Data extract below:
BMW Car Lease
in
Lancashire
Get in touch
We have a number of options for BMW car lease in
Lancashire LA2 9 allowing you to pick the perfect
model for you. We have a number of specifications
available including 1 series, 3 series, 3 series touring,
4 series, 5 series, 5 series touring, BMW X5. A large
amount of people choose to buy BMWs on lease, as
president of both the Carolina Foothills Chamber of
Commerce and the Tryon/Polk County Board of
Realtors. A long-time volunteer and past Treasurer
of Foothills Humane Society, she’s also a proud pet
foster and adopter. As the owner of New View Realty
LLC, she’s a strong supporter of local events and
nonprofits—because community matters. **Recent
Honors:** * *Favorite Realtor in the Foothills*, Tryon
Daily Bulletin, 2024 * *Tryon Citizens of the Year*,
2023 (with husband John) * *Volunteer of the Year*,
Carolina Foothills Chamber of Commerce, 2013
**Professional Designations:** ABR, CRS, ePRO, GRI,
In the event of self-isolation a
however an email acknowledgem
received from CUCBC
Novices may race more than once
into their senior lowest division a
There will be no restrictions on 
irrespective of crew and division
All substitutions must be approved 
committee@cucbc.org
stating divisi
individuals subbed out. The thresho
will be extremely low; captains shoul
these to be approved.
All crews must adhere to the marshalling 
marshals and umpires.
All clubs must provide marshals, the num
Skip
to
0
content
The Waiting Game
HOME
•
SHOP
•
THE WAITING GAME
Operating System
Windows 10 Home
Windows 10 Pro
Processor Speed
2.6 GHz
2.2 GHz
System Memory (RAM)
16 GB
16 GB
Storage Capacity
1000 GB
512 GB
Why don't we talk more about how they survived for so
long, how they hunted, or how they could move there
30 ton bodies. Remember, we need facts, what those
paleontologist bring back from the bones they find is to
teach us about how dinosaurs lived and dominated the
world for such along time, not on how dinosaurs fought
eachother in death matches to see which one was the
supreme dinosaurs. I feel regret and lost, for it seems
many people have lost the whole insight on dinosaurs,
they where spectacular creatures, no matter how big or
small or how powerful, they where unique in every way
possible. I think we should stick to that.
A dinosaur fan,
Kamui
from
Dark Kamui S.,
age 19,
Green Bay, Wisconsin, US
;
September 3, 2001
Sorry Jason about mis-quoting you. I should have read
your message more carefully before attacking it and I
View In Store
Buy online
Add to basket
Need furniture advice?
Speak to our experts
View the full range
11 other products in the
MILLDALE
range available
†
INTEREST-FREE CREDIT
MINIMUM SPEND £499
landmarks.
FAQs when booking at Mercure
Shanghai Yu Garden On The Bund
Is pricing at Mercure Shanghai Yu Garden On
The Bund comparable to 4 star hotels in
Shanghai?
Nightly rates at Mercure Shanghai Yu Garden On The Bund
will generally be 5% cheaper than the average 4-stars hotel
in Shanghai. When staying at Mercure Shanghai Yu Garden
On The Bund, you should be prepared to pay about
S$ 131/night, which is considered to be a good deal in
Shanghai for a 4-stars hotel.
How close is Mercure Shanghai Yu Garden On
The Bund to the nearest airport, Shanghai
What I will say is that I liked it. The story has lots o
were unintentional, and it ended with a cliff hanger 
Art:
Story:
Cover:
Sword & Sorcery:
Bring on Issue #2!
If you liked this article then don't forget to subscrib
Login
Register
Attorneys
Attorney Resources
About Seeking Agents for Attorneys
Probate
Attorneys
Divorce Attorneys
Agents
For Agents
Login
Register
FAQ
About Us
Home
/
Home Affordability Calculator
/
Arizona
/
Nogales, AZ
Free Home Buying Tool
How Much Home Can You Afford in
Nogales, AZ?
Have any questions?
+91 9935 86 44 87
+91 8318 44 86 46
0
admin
End of Data extract.
The answer must be every line of the records that holds the string "Year".

Daily Bulletin, 2024 * *Tryon Citizens of the Year*,
2023 (with husband John) * *Volunteer of the Year*,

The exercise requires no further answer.